Since the last Accelerator Report, the hardware tests and subsequent cold check-out were successfully completed, both ahead of schedule. Once the usual remaining wrinkles were ironed out, everything was ready to start the 2024 LHC beam commissioning. The single bunch low intensity probe beam, meticulously prepared in the injector chain in the past weeks, came knocking at the LHC's door.
Many of the LHC engineers in charge and system experts gathered in the CERN Control Centre (CCC) on 8 March, alongside members of the Management, to witness the process, eagerly waiting for the first beams to circulate again in the LHC.
The LHC Operations team started the injection and threading process for beam 2 (circulating counter clockwise): they injected the beam at LHC Point 8, just in front of the LHCb experiment, and let it circulate up to Point 7, where a set of collimators was fully closed to intercept it. The measurements performed by the beam position monitors indicated that the beam trajectory could be improved. This was quickly done using an automated beam steering tool that powers corrector magnets to smoothen the trajectories of the particles.

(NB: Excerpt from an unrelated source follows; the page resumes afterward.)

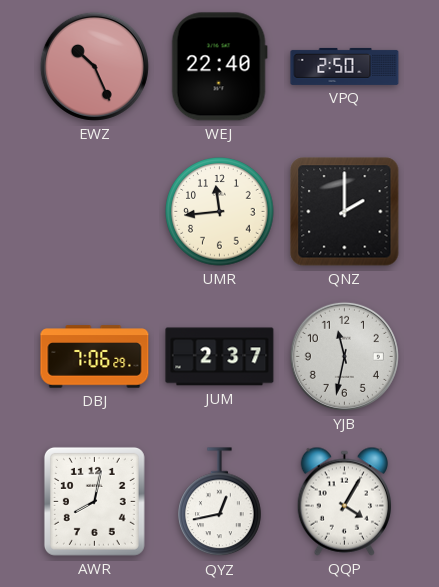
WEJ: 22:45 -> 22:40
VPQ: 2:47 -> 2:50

Confident in this correction, the Operations team opened up the collimators at Point 7 and closed the ones further along the ring at Point 6, before injecting the beam again. This process was repeated until the last collimators, at Point 1 (ATLAS experiment), were opened, leaving the way clear for the beam to make a second, third, fourth… and millionth turn.
Another small correction to adjust the orbit of the circulating particles was made before attention switched to beam 1, which ended up circulating in the machine less than 20 minutes after beam 2 and was welcomed by many happy faces in the CCC. The next step - accelerating both beams up to 6.8 TeV - was also accomplished during the weekend. Witnessing both beams in circulation is something of a relief for everyone involved, although the real beam commissioning work starts at that point.
For the 2024 run, it was decided to modify the optics of the accelerator and to replace them by reverse polarity optics (RP-optics). The objective is to mitigate the radiation suffered by some of the magnets of the inner triplet region on both sides of the ATLAS experiment. The inner triplet is a set of quadrupole magnets that focus the beam to very small dimensions at the centre of the experiments.
Some of the collision debris - particles produced by the collisions and travelling parallel to the beams, outside the experiment - is intercepted by the magnets in the inner triplet regions, inducing radiation damage to their insulation. With different optics, the debris is deposited in other places in these magnets, so that the burden of the radiation damage is distributed more widely. This helps to extend the magnets' lifetimes, even with an increased number of collisions.
The commissioning and validation of the RP-optics are among the many beam commissioning steps that have to be taken in the coming weeks before beams enter into collision at 6.8 TeV, hopefully on 8 April. Depending on how work progresses, this milestone may shift forwards or backwards by a few days.